Saved data entries:

*** Block opens ***

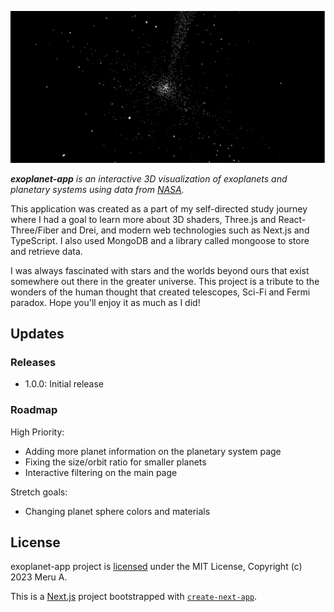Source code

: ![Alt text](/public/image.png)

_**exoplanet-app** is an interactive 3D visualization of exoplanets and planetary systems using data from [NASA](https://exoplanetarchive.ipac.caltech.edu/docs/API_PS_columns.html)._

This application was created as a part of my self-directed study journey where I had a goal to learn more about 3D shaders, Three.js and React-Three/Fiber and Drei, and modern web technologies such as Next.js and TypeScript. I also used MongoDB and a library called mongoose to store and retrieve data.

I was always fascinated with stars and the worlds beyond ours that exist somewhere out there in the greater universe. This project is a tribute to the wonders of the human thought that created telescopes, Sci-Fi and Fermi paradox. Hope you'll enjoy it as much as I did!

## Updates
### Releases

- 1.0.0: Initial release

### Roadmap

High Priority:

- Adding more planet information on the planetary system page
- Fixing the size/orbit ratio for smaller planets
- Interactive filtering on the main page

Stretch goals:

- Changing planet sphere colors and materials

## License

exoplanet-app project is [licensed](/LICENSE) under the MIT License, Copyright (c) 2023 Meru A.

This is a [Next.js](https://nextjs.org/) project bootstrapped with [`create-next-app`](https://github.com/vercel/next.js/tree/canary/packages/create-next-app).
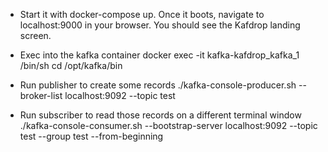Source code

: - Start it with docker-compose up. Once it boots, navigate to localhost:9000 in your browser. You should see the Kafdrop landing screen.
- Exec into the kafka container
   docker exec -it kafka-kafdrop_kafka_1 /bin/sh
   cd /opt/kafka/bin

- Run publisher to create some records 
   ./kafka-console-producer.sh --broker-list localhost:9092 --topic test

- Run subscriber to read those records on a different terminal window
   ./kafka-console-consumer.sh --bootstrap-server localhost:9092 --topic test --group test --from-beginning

*** Block closes ***
*** Block opens ***

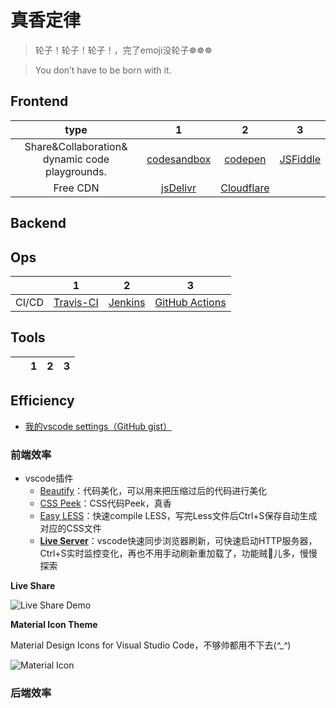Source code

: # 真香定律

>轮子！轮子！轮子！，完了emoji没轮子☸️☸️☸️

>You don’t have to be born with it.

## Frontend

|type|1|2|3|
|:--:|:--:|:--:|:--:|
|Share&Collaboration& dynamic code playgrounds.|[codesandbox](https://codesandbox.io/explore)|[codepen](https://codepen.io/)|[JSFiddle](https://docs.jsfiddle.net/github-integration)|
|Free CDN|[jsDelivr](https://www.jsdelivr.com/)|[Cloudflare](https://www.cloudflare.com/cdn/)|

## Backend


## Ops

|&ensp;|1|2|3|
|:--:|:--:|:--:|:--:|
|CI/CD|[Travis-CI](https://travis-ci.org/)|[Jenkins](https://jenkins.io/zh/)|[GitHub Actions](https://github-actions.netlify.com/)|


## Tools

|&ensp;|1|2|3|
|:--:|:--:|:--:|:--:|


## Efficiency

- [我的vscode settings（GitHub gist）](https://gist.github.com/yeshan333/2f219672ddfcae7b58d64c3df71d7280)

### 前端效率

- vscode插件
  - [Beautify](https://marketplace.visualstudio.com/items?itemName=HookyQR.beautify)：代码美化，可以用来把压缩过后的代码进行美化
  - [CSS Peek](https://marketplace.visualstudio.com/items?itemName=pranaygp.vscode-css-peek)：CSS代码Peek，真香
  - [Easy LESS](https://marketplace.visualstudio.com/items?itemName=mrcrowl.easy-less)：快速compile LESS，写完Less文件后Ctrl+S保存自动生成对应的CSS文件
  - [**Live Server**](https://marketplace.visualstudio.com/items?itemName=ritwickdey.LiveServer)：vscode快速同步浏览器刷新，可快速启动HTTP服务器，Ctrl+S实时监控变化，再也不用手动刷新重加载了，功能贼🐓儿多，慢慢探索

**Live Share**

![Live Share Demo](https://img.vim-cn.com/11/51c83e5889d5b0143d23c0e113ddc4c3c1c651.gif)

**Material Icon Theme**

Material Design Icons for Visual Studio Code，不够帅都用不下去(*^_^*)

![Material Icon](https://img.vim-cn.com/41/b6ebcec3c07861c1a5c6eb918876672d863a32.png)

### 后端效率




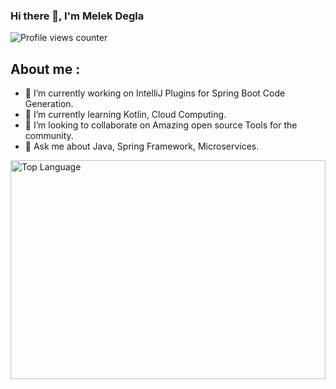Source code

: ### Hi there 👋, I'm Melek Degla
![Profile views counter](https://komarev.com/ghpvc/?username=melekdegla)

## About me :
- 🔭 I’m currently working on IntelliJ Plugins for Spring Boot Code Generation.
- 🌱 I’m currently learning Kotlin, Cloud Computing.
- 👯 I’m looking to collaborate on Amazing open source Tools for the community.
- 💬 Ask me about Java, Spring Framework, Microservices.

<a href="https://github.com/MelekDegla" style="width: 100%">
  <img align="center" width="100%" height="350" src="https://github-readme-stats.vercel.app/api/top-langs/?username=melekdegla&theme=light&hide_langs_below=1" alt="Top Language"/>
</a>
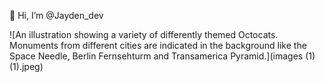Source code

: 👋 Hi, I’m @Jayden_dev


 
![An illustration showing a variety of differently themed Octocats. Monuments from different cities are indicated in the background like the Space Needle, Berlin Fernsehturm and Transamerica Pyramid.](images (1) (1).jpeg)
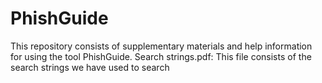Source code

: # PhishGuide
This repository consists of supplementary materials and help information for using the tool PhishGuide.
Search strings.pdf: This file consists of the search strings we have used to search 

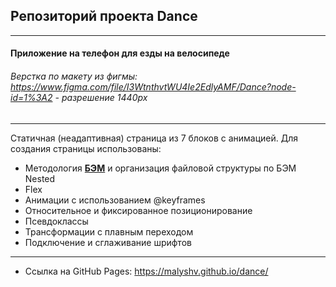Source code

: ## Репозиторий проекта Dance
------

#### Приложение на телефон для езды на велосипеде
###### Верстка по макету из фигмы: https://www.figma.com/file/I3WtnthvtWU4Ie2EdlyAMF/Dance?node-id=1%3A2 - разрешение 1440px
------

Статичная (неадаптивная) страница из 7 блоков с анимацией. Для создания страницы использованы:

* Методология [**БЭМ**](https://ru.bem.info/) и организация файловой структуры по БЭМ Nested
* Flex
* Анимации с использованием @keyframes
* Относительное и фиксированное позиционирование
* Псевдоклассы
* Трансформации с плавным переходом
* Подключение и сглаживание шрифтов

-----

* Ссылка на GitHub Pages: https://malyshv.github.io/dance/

*** Block closes ***
*** Block opens ***

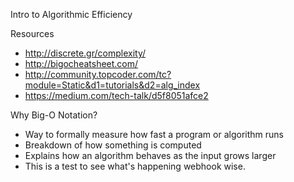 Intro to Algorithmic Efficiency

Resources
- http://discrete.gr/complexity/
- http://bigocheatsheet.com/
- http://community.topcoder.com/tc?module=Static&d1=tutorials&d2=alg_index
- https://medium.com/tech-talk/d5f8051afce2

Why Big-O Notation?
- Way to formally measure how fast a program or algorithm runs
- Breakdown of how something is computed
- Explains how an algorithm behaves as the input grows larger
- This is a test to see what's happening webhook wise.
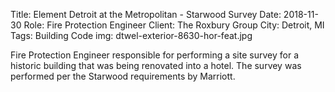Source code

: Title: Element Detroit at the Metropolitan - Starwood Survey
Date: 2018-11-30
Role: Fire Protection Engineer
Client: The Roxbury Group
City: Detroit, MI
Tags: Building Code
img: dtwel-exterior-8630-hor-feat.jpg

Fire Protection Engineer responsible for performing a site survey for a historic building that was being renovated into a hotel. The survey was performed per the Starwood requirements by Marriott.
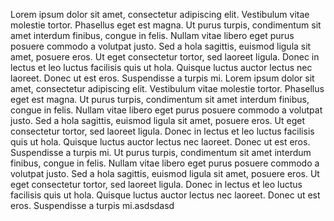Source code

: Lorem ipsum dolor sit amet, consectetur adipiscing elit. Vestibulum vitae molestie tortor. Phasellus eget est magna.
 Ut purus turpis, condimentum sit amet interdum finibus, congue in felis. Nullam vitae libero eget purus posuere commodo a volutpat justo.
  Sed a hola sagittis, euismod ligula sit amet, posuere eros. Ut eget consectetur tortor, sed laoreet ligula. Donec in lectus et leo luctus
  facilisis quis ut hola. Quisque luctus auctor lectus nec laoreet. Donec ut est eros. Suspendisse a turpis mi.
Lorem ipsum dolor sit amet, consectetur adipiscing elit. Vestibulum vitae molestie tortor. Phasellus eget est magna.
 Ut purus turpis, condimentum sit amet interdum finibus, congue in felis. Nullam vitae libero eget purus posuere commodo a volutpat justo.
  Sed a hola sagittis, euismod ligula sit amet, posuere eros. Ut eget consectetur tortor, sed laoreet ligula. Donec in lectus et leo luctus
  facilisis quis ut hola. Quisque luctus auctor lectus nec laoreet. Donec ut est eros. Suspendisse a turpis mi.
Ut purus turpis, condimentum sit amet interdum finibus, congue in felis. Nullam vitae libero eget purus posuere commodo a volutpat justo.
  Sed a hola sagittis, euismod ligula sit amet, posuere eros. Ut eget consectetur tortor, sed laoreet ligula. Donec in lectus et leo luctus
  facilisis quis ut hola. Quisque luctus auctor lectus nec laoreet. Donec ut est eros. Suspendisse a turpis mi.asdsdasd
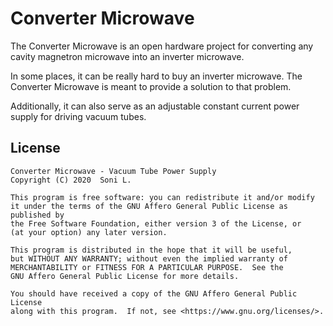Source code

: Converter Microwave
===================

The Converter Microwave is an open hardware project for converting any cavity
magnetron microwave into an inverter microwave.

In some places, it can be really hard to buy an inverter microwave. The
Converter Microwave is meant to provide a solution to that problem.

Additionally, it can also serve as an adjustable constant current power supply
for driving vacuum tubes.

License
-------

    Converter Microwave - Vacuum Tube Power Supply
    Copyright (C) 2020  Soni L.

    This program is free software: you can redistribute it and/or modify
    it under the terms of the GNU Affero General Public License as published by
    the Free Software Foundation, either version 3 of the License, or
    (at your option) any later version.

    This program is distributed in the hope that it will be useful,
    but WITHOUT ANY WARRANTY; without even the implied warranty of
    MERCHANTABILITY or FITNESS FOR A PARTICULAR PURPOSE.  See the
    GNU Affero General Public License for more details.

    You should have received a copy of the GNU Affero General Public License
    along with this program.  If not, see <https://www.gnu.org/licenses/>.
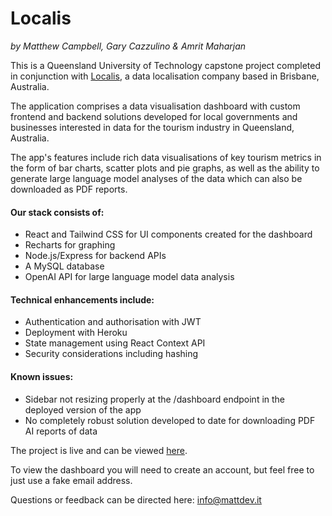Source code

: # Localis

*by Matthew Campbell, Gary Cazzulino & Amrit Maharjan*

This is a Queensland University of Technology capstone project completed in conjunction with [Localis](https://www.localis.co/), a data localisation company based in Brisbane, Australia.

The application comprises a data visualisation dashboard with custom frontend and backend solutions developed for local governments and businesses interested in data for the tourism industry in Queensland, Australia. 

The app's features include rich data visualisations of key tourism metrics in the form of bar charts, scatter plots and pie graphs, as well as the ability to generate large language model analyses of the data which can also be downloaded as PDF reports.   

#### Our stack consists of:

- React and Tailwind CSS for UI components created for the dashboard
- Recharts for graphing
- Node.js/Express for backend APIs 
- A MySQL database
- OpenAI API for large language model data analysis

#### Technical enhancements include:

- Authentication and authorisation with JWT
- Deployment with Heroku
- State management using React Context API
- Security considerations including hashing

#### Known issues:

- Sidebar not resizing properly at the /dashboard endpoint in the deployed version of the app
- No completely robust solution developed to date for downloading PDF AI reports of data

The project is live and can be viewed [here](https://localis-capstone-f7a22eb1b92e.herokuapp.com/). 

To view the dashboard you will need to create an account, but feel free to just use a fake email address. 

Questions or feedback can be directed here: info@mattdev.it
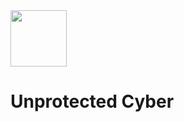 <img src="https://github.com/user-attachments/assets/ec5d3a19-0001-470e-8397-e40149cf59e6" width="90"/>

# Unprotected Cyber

*** Block closes ***

INSTRUCTION:
Gather every line in the material above that contains the string "records", copying each such line in full.

SOLVED EXERCISE:
- Run publisher to create some records 
- Run subscriber to read those records on a different terminal window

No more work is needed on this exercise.